Quaresima. Elogio dell’esperienza misericordiosa
di mons. Antonello Mura
«È mio vivo desiderio che il popolo cristiano rifletta durante il Giubileo sulle opere di misericordia corporale e spirituale». Così papa Francesco nella Lettera con la quale ha indetto l’Anno della Misericordia; parole confermate nel Messaggio per questa Quaresima, nel quale il Papa scrive che le opere di misericordia «ci ricordano che la nostra fede si traduce in atti concreti e quotidiani, destinati ad aiutare il nostro prossimo nel corpo e nello spirito e sui quali saremo giudicati».
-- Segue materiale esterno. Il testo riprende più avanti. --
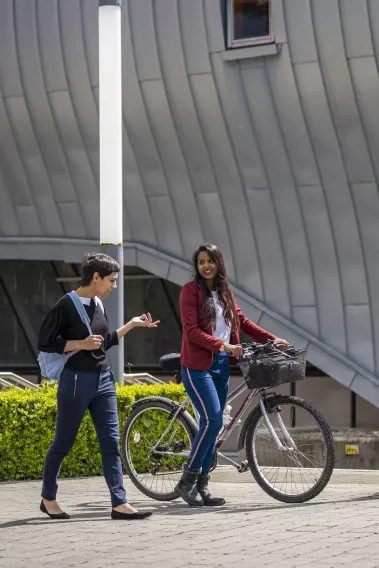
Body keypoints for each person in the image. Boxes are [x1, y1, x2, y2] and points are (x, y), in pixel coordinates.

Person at [38, 252, 160, 520]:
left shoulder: (98, 303)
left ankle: (119, 502)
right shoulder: (65, 305)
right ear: (96, 277)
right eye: (111, 281)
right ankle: (48, 497)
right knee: (63, 442)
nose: (113, 287)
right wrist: (80, 344)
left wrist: (131, 325)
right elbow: (45, 342)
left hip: (104, 380)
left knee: (111, 443)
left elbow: (103, 341)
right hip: (76, 381)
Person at [175, 243, 288, 507]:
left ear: (218, 263)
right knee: (213, 421)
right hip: (196, 365)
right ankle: (187, 481)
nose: (205, 266)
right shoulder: (190, 292)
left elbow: (242, 322)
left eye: (210, 261)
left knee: (213, 425)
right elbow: (190, 331)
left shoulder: (225, 292)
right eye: (201, 262)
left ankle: (202, 486)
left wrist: (272, 338)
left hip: (221, 365)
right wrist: (222, 345)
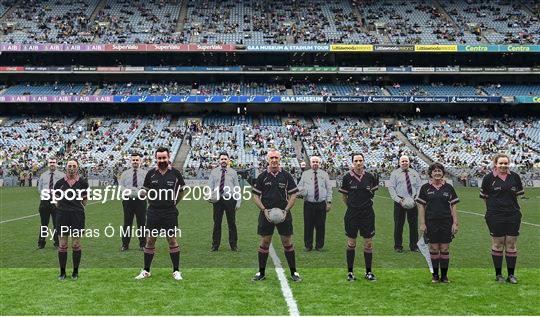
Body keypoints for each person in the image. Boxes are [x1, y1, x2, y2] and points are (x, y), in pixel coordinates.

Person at [135, 147, 186, 281]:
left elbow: (182, 191)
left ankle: (176, 271)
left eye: (164, 158)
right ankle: (146, 270)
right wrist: (146, 196)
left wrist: (174, 203)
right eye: (159, 158)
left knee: (172, 240)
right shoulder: (150, 173)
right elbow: (145, 190)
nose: (162, 160)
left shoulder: (175, 173)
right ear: (156, 158)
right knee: (150, 240)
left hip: (170, 212)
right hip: (153, 212)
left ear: (169, 157)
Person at [251, 149, 301, 282]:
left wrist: (286, 209)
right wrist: (263, 209)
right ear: (268, 160)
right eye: (271, 158)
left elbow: (294, 194)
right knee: (265, 242)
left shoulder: (286, 176)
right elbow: (255, 195)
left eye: (276, 158)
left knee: (287, 242)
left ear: (279, 160)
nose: (274, 160)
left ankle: (294, 272)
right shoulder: (262, 176)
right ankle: (261, 272)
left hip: (283, 213)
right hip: (266, 213)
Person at [480, 153, 524, 284]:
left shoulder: (515, 177)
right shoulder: (488, 178)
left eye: (506, 163)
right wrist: (492, 211)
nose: (503, 166)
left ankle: (511, 275)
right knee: (498, 244)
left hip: (513, 215)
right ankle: (498, 275)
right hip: (495, 215)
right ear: (495, 164)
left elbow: (516, 195)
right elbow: (485, 197)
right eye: (501, 163)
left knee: (511, 244)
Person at [416, 163, 459, 283]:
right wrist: (422, 223)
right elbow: (421, 207)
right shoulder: (425, 188)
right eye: (434, 171)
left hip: (446, 222)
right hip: (431, 222)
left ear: (443, 173)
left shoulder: (449, 188)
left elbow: (454, 206)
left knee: (445, 248)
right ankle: (435, 275)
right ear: (430, 174)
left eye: (439, 171)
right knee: (434, 248)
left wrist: (455, 223)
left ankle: (444, 276)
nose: (437, 173)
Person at [339, 153, 378, 282]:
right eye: (356, 161)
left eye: (360, 160)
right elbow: (344, 197)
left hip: (367, 214)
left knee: (368, 243)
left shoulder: (370, 177)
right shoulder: (347, 178)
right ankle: (350, 272)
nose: (358, 163)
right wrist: (352, 207)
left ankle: (369, 272)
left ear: (364, 162)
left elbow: (372, 194)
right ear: (352, 163)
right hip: (352, 214)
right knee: (351, 243)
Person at [53, 159, 89, 280]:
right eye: (70, 166)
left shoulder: (83, 183)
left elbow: (85, 202)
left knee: (76, 244)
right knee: (62, 244)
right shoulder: (58, 184)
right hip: (62, 215)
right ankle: (62, 272)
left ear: (78, 168)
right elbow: (57, 202)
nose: (72, 168)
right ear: (66, 167)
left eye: (74, 166)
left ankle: (75, 272)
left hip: (77, 216)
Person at [297, 156, 332, 251]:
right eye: (313, 162)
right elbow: (299, 186)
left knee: (321, 226)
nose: (315, 163)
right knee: (308, 225)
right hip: (308, 204)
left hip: (321, 204)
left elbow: (329, 189)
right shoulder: (305, 174)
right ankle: (308, 246)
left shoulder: (324, 174)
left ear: (319, 163)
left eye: (317, 162)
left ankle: (319, 246)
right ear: (310, 163)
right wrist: (300, 192)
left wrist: (328, 202)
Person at [388, 155, 422, 252]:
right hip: (400, 202)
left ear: (409, 162)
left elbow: (419, 186)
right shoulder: (395, 174)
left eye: (406, 161)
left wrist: (417, 198)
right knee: (398, 225)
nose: (404, 163)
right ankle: (398, 246)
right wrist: (398, 200)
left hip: (413, 201)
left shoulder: (414, 173)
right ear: (399, 163)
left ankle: (414, 246)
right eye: (402, 161)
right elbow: (391, 188)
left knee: (413, 225)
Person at [208, 152, 240, 251]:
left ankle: (233, 245)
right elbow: (210, 186)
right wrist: (209, 196)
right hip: (218, 200)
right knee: (217, 223)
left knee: (232, 223)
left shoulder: (233, 172)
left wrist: (238, 201)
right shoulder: (214, 172)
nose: (223, 161)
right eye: (222, 159)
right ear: (219, 160)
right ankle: (215, 245)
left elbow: (237, 187)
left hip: (230, 199)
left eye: (225, 159)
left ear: (228, 160)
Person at [119, 153, 148, 251]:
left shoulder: (145, 173)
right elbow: (121, 187)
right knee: (127, 223)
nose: (135, 162)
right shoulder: (125, 174)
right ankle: (125, 244)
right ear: (131, 161)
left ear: (140, 161)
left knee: (142, 223)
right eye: (133, 160)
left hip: (141, 201)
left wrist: (141, 193)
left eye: (137, 160)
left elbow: (147, 187)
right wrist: (130, 193)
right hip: (128, 201)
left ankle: (143, 244)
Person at [37, 158, 64, 249]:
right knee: (44, 224)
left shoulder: (61, 175)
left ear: (56, 164)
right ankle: (41, 243)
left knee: (56, 223)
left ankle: (57, 243)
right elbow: (39, 188)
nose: (52, 164)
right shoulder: (43, 175)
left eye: (54, 162)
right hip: (44, 202)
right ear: (48, 164)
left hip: (56, 202)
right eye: (50, 162)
Quaresima come «tempo favorevole – quindi – per poter finalmente uscire dalla propria alienazione esistenziale», «grazie all’ascolto della Parola e alle opere di misericordia».
Queste parole, in che modo possono incidere sulla nostra Quaresima? Direi che non può e non deve sfuggirci, da subito, l’espressione «alienazione esistenziale». Il Papa ci chiama a vincere un atteggiamento che si nasconde con facilità nella nostra vita di credenti, e che papa Francesco contesta – grazie alla sua nota sensibilità – proponendone il superamento. L’alienazione nasce prima di tutto da un atteggiamento che potremo chiamare di arrendevolezza cristiana. E’ quello che sperimentiamo di fronte all’impegno e alla fatica di rapportare la fede professata alla pratica quotidiana, impegno che percepiamo come un’enormità. Si tratta di un atteggiamento che sembra giustificare anche una conclusione immediata: la fede non può tramutarsi in gesti concreti e quotidiani.
Tutto questo, in realtà, genera una vera e propria alienazione, non permettendo di scoprire o di riscoprire una verità che la fede continuamente dovrebbe richiamare, quella cioè che ci fa vedere dietro atteggiamenti quali il nutrire, il vestire, il visitare, l’alloggiare, come anche l’insegnare, il perdonare e il pregare non semplicemente un’emozione o un sentimento verso gli altri – seppur apprezzabili – quanto piuttosto una narrazione quotidiana, gioiosa e convinta di una fede vissuta.
Per questo suona perentorio e coinvolgente l’affermazione di Gesù: «Siate misericordiosi, come il Padre vostro è misericordioso» (Lc 6, 36); invito che diviene per i credenti un modo concreto di partecipare alla stessa Misericordia di Dio.
Le opere di misericordia allora non sono un elenco di pur nobili intenzioni, non rappresentano un catalogo ad uso e consumo di tempi e stagioni animati da un particolare slancio, esse – coinvolgendo il nostro corpo insieme al nostro spirito – ci permettono di fare esperienza di incontri e di volti che risultano cristianamente evangelizzanti, perché frutto di scelte fatte secondo il Vangelo. Esse non migliorano solo le disposizioni d’animo, ma incidono sul modo di vivere le relazioni e di progettare la vita.
E siccome la fede non è quindi un abito da indossare o un piacere da fare a qualcuno, la nostra Quaresima, in quest’anno giubilare, può segnare una svolta nella nostra grammatica cristiana, recuperando gesti e non solo parole che adottano il linguaggio della carità, e prima ancora il linguaggio dell’umanità e della prossimità.
Buona Quaresima a tutti noi, con le belle parole di Sant’Agostino: «Fa elemosina non soltanto chi da’ da mangiare all’affamato, da’ da bere all’assettato, chi veste l’ignudo, chi accoglie il pellegrino, chi nasconde il fuggitivo, chi visita l’inferno o il carcerato, chi riscatta il prigioniero, chi corregge il debole, chi accompagna il cieco, chi consola l’afflitto, chi cura l’ammalato, chi orienta l’errante, chi consiglia il dubbioso, chi da’ il necessario a chiunque ne abbia bisogno, ma anche chi è indulgente con il peccatore».